Ebola vaccine trials are set to start in Switzerland this week after receiving the green light from the country’s authorities, the World Health Organization (WHO) said on Tuesday.
Swiss regulators announced they would allow trials of an experimental vaccine made by Britain’s GlaxoSmithKine, and tests on some 120 individuals were set to get under way at the CHUV hospital in Lausanne Friday, the hospital said.
“We have never before received so many volunteers so quickly,” Blaise Genton, who heads CHUV’s infectious disease division, told reporters.
He said the volunteers, who must be between the ages of 18 and 65, were mainly medical students and would all receive 800 Swiss francs (USD 845, 665 euros) for their participation.
Genton stressed they would receive payment for their time, since they would be spending “numerous hours with us”.
Most of the volunteers will receive the experimental GSK vaccine called ChAd3, which is based on a genetically modified chimpanzee adenovirus, but 20 of them would receive a placebo he said.
WHO hailed the announcement.
“This marks the latest step towards bringing safe and effective Ebola vaccines for testing and implementation as quickly as possible,” the UN’s health agency said in a statement.
There is no licensed treatment or vaccine for the deadly Ebola virus, which has killed nearly 5,000 people in the outbreak centred in west Africa.
The experimental GSK vaccine is one of two considered particularly promising by WHO, and trials have already begun in Mali, Britain and the United States.
“The trial will test the safety of the vaccine and its capacity to induce an immune response,” WHO said.

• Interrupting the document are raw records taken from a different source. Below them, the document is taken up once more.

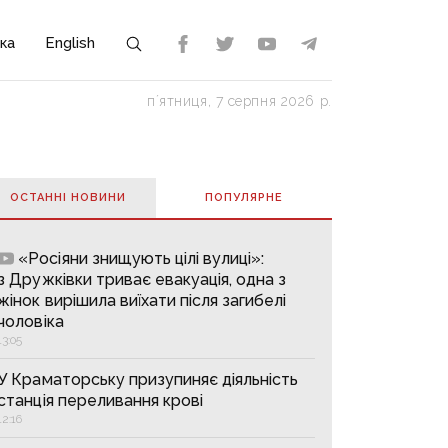
ка
English
пʼятниця, 7 серпня 2026 р.
ОСТАННІ НОВИНИ
ПОПУЛЯРНE
«Росіяни знищують цілі вулиці»:
з Дружківки триває евакуація, одна з
жінок вирішила виїхати після загибелі
чоловіка
13:05
У Краматорську призупиняє діяльність
станція переливання крові
12:16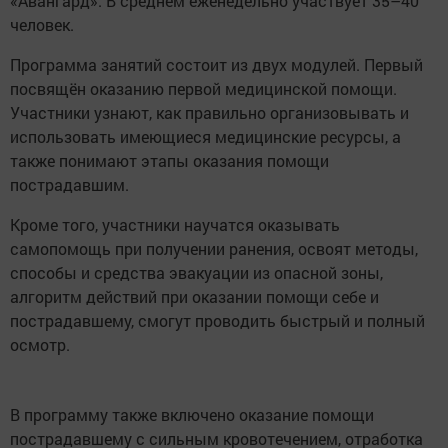
«Авангард». В среднем еженедельно участвует 35–40
человек.
Программа занятий состоит из двух модулей. Первый
посвящён оказанию первой медицинской помощи.
Участники узнают, как правильно организовывать и
использовать имеющиеся медицинские ресурсы, а
также понимают этапы оказания помощи
пострадавшим.
Кроме того, участники научатся оказывать
самопомощь при получении ранения, освоят методы,
способы и средства эвакуации из опасной зоны,
алгоритм действий при оказании помощи себе и
пострадавшему, смогут проводить быстрый и полный
осмотр.
В программу также включено оказание помощи
пострадавшему с сильным кровотечением, отработка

It added that results of the trials in Switzerland and elsewhere will “provide the basis for planning subsequent trials involving several thousand participants, and for choosing vaccine dose-level for efficacy trials.”
A second experimental vaccine being fast-tracked on the WHO’s recommendation, Canadian-discovered rVSV, is set to soon start trials at the University Hospital of Geneva.

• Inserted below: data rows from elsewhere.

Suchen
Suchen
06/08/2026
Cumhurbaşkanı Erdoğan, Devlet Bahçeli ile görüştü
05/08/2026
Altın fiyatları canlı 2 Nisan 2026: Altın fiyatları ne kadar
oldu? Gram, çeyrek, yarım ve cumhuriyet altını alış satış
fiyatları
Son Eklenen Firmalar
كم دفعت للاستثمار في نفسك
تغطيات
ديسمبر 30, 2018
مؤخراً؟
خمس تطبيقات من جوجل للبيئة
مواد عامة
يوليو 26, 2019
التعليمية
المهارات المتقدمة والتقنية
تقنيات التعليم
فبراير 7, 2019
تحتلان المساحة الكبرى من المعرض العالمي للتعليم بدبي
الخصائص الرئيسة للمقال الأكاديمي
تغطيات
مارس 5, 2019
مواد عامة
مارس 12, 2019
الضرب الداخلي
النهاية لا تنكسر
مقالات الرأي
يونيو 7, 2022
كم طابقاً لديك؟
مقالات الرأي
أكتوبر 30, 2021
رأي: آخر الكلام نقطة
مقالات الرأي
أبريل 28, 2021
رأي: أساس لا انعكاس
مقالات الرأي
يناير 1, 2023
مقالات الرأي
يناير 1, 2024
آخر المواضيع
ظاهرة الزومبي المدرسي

Trials of that potential vaccine have already begun in the United States and are also set to soon start in Germany, Gabon and Kenya.
“If shown to be safe and effective, either of the vaccines could be scaled up for production during the first quarter of next year, with millions of doses produced for wide distribution in high-risk countries,” WHO assistant director general Marie-Paule Kieny said in the statement.